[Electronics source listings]
====================
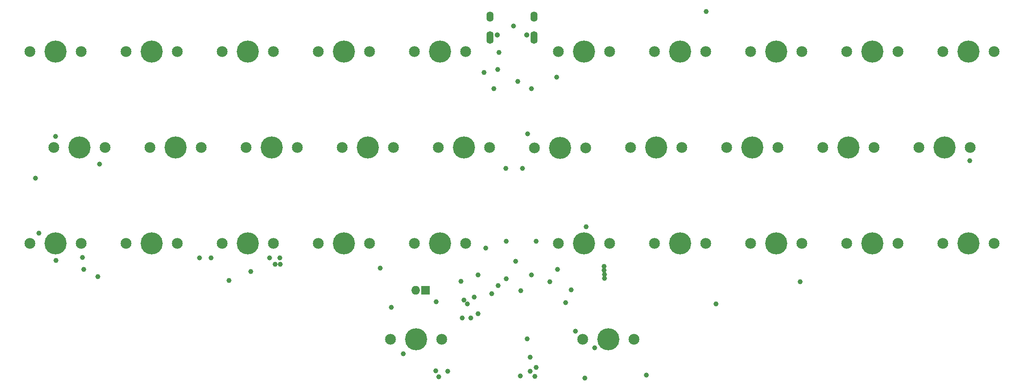
<source format=gbs>
G04 #@! TF.GenerationSoftware,KiCad,Pcbnew,(5.1.4)-1*
G04 #@! TF.CreationDate,2021-03-13T03:50:06-06:00*
G04 #@! TF.ProjectId,Treadstone32,54726561-6473-4746-9f6e-6533322e6b69,1.1*
G04 #@! TF.SameCoordinates,Original*
G04 #@! TF.FileFunction,Soldermask,Bot*
G04 #@! TF.FilePolarity,Negative*
%FSLAX46Y46*%
G04 Gerber Fmt 4.6, Leading zero omitted, Abs format (unit mm)*
G04 Created by KiCad (PCBNEW (5.1.4)-1) date 2021-03-13 03:50:06*
%MOMM*%
%LPD*%
G04 APERTURE LIST*
%ADD10C,2.150000*%
%ADD11C,4.387800*%
%ADD12O,1.400000X2.000000*%
%ADD13O,1.400000X2.500000*%
%ADD14C,1.050000*%
%ADD15O,1.750000X1.750000*%
%ADD16R,1.750000X1.750000*%
%ADD17C,1.000000*%
G04 APERTURE END LIST*
D10*
X162137500Y-105303280D03*
X172297500Y-105303280D03*
D11*
X167217500Y-105303280D03*
D10*
X209763700Y-67202320D03*
X219923700Y-67202320D03*
D11*
X214843700Y-67202320D03*
D10*
X285965620Y-105303280D03*
X296125620Y-105303280D03*
D11*
X291045620Y-105303280D03*
D10*
X214526320Y-124353760D03*
X224686320Y-124353760D03*
D11*
X219606320Y-124353760D03*
D10*
X176425360Y-124353760D03*
X186585360Y-124353760D03*
D11*
X181505360Y-124353760D03*
D10*
X266915140Y-105303280D03*
X277075140Y-105303280D03*
D11*
X271995140Y-105303280D03*
D10*
X247864660Y-105303280D03*
X258024660Y-105303280D03*
D11*
X252944660Y-105303280D03*
D10*
X228814180Y-105303280D03*
X238974180Y-105303280D03*
D11*
X233894180Y-105303280D03*
D10*
X209763700Y-105303280D03*
X219923700Y-105303280D03*
D11*
X214843700Y-105303280D03*
D10*
X181187980Y-105303280D03*
X191347980Y-105303280D03*
D11*
X186267980Y-105303280D03*
D10*
X143087020Y-105303280D03*
X153247020Y-105303280D03*
D11*
X148167020Y-105303280D03*
D10*
X124036540Y-105303280D03*
X134196540Y-105303280D03*
D11*
X129116540Y-105303280D03*
D10*
X104986060Y-105303280D03*
X115146060Y-105303280D03*
D11*
X110066060Y-105303280D03*
D10*
X281203000Y-86252800D03*
X291363000Y-86252800D03*
D11*
X286283000Y-86252800D03*
D10*
X262152520Y-86252800D03*
X272312520Y-86252800D03*
D11*
X267232520Y-86252800D03*
D10*
X243102040Y-86252800D03*
X253262040Y-86252800D03*
D11*
X248182040Y-86252800D03*
D10*
X224051560Y-86252800D03*
X234211560Y-86252800D03*
D11*
X229131560Y-86252800D03*
D10*
X205001080Y-86382911D03*
X215161080Y-86382911D03*
D11*
X210081080Y-86382911D03*
D10*
X185950600Y-86252800D03*
X196110600Y-86252800D03*
D11*
X191030600Y-86252800D03*
D10*
X166900120Y-86252800D03*
X177060120Y-86252800D03*
D11*
X171980120Y-86252800D03*
D10*
X147849640Y-86252800D03*
X158009640Y-86252800D03*
D11*
X152929640Y-86252800D03*
D10*
X128799160Y-86252800D03*
X138959160Y-86252800D03*
D11*
X133879160Y-86252800D03*
D10*
X109748680Y-86252800D03*
X119908680Y-86252800D03*
D11*
X114828680Y-86252800D03*
D10*
X285965620Y-67202320D03*
X296125620Y-67202320D03*
D11*
X291045620Y-67202320D03*
D10*
X266915140Y-67202320D03*
X277075140Y-67202320D03*
D11*
X271995140Y-67202320D03*
D10*
X247864660Y-67202320D03*
X258024660Y-67202320D03*
D11*
X252944660Y-67202320D03*
D10*
X228814180Y-67202320D03*
X238974180Y-67202320D03*
D11*
X233894180Y-67202320D03*
D10*
X181187980Y-67202320D03*
X191347980Y-67202320D03*
D11*
X186267980Y-67202320D03*
D10*
X162137500Y-67202320D03*
X172297500Y-67202320D03*
D11*
X167217500Y-67202320D03*
D10*
X143087020Y-67202320D03*
X153247020Y-67202320D03*
D11*
X148167020Y-67202320D03*
D10*
X124036540Y-67202320D03*
X134196540Y-67202320D03*
D11*
X129116540Y-67202320D03*
D10*
X104986060Y-67202320D03*
X115146060Y-67202320D03*
D11*
X110066060Y-67202320D03*
D12*
X196229860Y-60279000D03*
X204869860Y-60279000D03*
D13*
X196229860Y-64459000D03*
X204869860Y-64459000D03*
D14*
X203439860Y-63929000D03*
X197659860Y-63929000D03*
D15*
X181439860Y-114629000D03*
D16*
X183439860Y-114629000D03*
D17*
X212239860Y-114579000D03*
X213139860Y-122779000D03*
X201239860Y-108879000D03*
X202311496Y-114750636D03*
X193839860Y-111579000D03*
X191039860Y-116579000D03*
X215239860Y-101979000D03*
X216939860Y-126079000D03*
X195339860Y-106279000D03*
X203639860Y-83579000D03*
X238989860Y-59279000D03*
X200839860Y-62129000D03*
X193789860Y-119329000D03*
X201689860Y-73129000D03*
X204439860Y-74629000D03*
X196939860Y-74629000D03*
X115398860Y-108098000D03*
X291293860Y-88921000D03*
X257638860Y-112924000D03*
X106127860Y-92350000D03*
X214966860Y-132101000D03*
X144481860Y-112670000D03*
X186010860Y-131847000D03*
X176612860Y-118004000D03*
X227158860Y-131466000D03*
X241001860Y-117369000D03*
X118446860Y-111908000D03*
X110064860Y-84095000D03*
X106762860Y-103272000D03*
X208061244Y-112900384D03*
X195027860Y-71379000D03*
X209366081Y-72305221D03*
X199345860Y-90445000D03*
X202647860Y-90379000D03*
X199439860Y-104879000D03*
X205339860Y-104879000D03*
X115652860Y-110511000D03*
X153625860Y-109495000D03*
X154641860Y-109495000D03*
X197839860Y-113679000D03*
X203539860Y-124279000D03*
X174453860Y-110257000D03*
X190439860Y-112879000D03*
X199439860Y-112379000D03*
X191689860Y-117379000D03*
X211189860Y-117129000D03*
X204439860Y-111629000D03*
X193064860Y-116004000D03*
X196546393Y-115272467D03*
X110191860Y-108733000D03*
X204171543Y-127969268D03*
X204171860Y-130704000D03*
X205366703Y-129986101D03*
X148799860Y-110892000D03*
X179025868Y-127275000D03*
X197998566Y-67431183D03*
X197689860Y-70754000D03*
X209569302Y-110508442D03*
X218773864Y-109879000D03*
X218817863Y-110679003D03*
X218855866Y-111479006D03*
X218913851Y-112279009D03*
X118827860Y-89556000D03*
X185502860Y-116878999D03*
X190709860Y-120163000D03*
X192360860Y-120163000D03*
X138639860Y-108225000D03*
X140925864Y-108225000D03*
X152482864Y-108225000D03*
X154514854Y-108225000D03*
X185411052Y-130668808D03*
X187788860Y-130704000D03*
X202223102Y-131652649D03*
X205060860Y-131720000D03*
M02*

</source>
====================
DESCRIPTION OF THE TASK - Please return every line in the data that includes the string "APERTURE".

RESPONSE TO THE TASK -
G04 APERTURE LIST*
G04 APERTURE END LIST*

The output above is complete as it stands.